The Reality of the Rural Broadband Gap
The saying goes “knowledge is power.” If that’s true, then power is more accessible than ever before. Millions upon millions of people have instant access to virtually limitless troves of information thanks to our old pal the internet.
In the last 15 or so years, we’ve seen internet grow from a lovable (albeit loud and irritating) modem-based institution to a lightning fast, wireless sports car, capable of tremendous download speed and streaming. However, just because everyone you know is probably connected via internet, that doesn’t mean that some folks don’t still struggle to achieve fast, reliable web service.
Sparsely populated rural areas are some of the last people in America to have access to affordable, high performance internet. About 23.4 million Americans in rural communities lack broadband internet access.
It’s a bit of the curse of capitalism at work here. It’s easy to provide a connection to folks in, say, New York City who are geographically proximal and surrounded by about 20 million of their fellow humanity ($$$).
It’s a less rewarding venture to connect folks in rural Pennsylvania who share an area code but may be 15 miles apart. Not only that, but their neighbors are 15 miles from them and so on and so on. Essentially, it doesn’t make fiscal sense for a major ISP to invest in providing high speed internet to just a handful of people spaced far apart.
Enter Microsoft’s Rural Airband Initiative. Microsoft has long been a champion for information equality and they really do believe in the cause. Microsoft has committed to three elements on a five-year basis.
- Direct projects with partners: Microsoft will invest in partnerships with telecommunications companies with the goal of bringing broadband connectivity to two million people in rural America by July 4, 2022. Microsoft says they and their partners will have 12 projects up and running in 12 states in the next 12 months.
- Digital skills training for people of all ages: The Rural Airband Initiative will invest in in helping to train people of all ages in rural communities on the latest technology so they can use this new connectivity to improve things like healthcare, agriculture, and business. 3.
- Stimulating investment by others through technology licensing: Microsoft’s ultimate goal is to help serve as a catalyst for market investments by others in order to reach additional communities. Microsoft is launching a new technology program to stimulate investment through royalty-free access to at least 39 patens and sample source code related to technology they’ve developed to better enable broadband connectivity through the use of TV white spaces spectrum in rural areas.

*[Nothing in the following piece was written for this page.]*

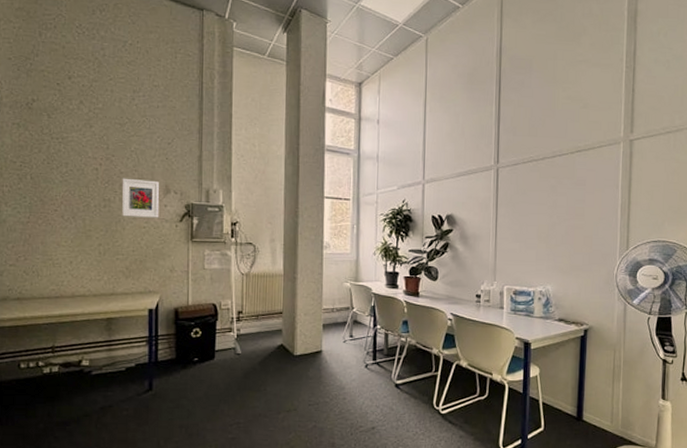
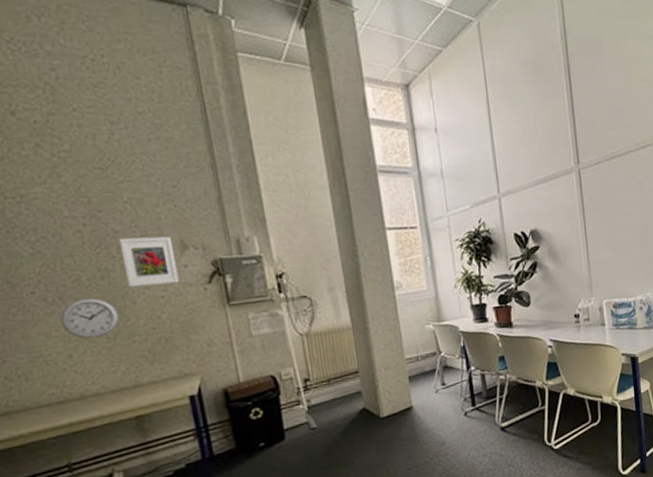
wall clock: none [70,220,110,252] -> present [60,298,119,340]

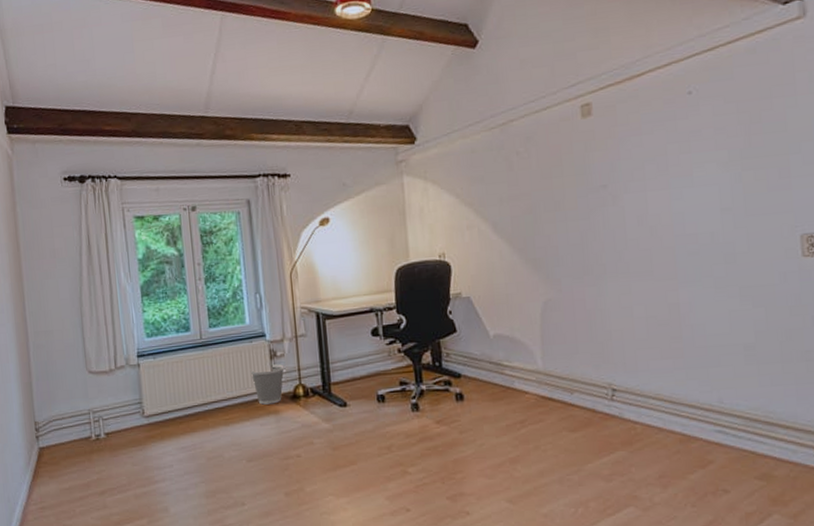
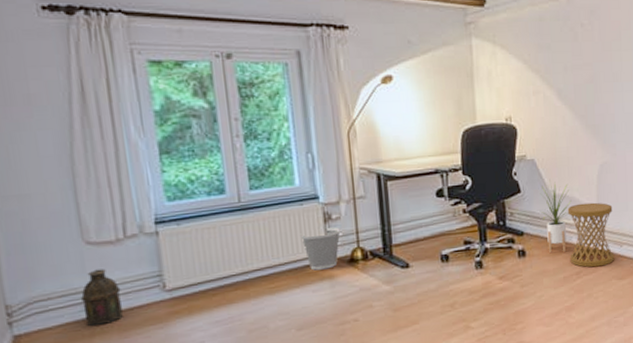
lantern: none [84,395,114,445] -> present [80,269,124,327]
house plant: none [477,318,513,398] -> present [540,179,572,252]
side table: none [508,343,565,416] -> present [567,202,615,268]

What is Needed from the Public Sector
Microsoft says that they believe that private sector organizations can lead the way when it comes to closing the rural broadband gap, but that there a three specific governmental measures needed.
- Use of spectrum: The FCC needs to ensure the continued use of spectrum needed for this mixed technology model. Specifically, it will be important for the FCC to ensure that at least three channels below 700 MHz – the so-called TV white spaces – are available for use on an unlicensed basis in every market of the country, with additional TV white spaces available in smaller markets and rural areas.
- Infrastructure investments: Additionally, federal and state infrastructure investments should include targeted funds on a matching basis for the capital investments that will best expand coverage into rural areas that currently lack broadband access today. These funds should be made available for use by multiple technologies on the basis of the most cost effective available, including TV White Spaces, fixed wireless, and satellite usage.
- Data collection: Finally, there is a need for improved data collection about rural broadband coverage. The FCC can help by accelerating its work to collect and report publicly on the state of broadband coverage in rural counties, thereby aiding policy makers and the private sector in making targeted investments
It’s high time that our rural brothers and sisters had the same access to the internet as the rest of the population and Microsoft has laid out a very feasible roadmap to get them there. Ideally, this initiative will pave the way for people of all ages in rural areas to whom the vast knowledge contained online was on once unattainable. With more rural areas getting into the fold, those previously unrealized ideas and aspirations should be well within reach.